Place | Europe: Germany |
---|---|
Accession Number | RC00089 |
Map call number | Escape Map Collection |
Collection type | Published Collection |
Record type | Collection |
Item count | 2 |
Measurement | Overall: 18.8 x 35 cm |
Object type | Map |
Maker |
Deighton, Christopher Henry John |
Date made | c 1942 |
Conflict |
Second World War, 1939-1945 |
Copying Provisions | Digital format and content protected by copyright. Non-commercial use permitted. |
Escape map, Biberach - Zurich
This map covering south west Germany and Switzerland belonged to Major Christopher Deighton MID, Royal Artillery. Scale 1:500,000, with key. Dotted green line added by hand, indicating the border between Germany and Switzerland. There is a key attached to the map, along with a separate copy of the key.
Major Deighton was a British Battery Commander who was captured during the evacuation of Dunkirk in 1940. He was a member of the escape committee at Oflag VIB Dossel, Germany. Due to wounds he received prior to his capture he was unable to escape himself; instead he was responsible for producing maps for other prisoners attempting to escape.
One of the simplest methods of mass reproduction used by prisoners of war was by using a mimeograph. Mimeography is a duplicating process that produces copies from a stencil. In the prison camps the basis for this method of reproduction was gelatine. Gelatine was obtained either from fruit jelly or the jelly from tinned meat from Red Cross parcels.
In Stalag Luft III invalid jellies were obtained from the hospital block, soaked in hot water and wrung through a handkerchief to extract the sugar. The straight gelatine was melted, and poured into flat trays made from old food tins and allowed to set.
A master copy of the map was then traced onto paper with indelible ink, which was made by crushing the lead of indelible pencils. Usually the mimeograph was produced in one colour, with other colours added later by hand.
The master copy was then laid face down on the gelatine so that the ink was transferred to the jellied surface as a mirror image. Copies were made by placing a sheet of blank paper on the gelatine, rolling it and then lifting it off carefully.

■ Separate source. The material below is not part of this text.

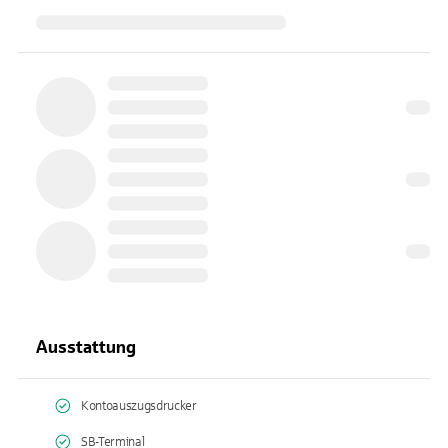
Ausstattung
Kontoauszugsdrucker
SB-Terminal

The number of copies of a map produced by mimeography varied with the scale of a map. Small-scale maps with fine lines, such as this one, were very difficult to produce, because less ink was used to draw the lines. Therefore less ink was transferred to the gelatine. Prisoners were lucky if they could make twenty-five copies of a small-scale map from one master. Large scale maps of 1:63,360 or larger used more ink and could produce as many as forty-five copies at a time.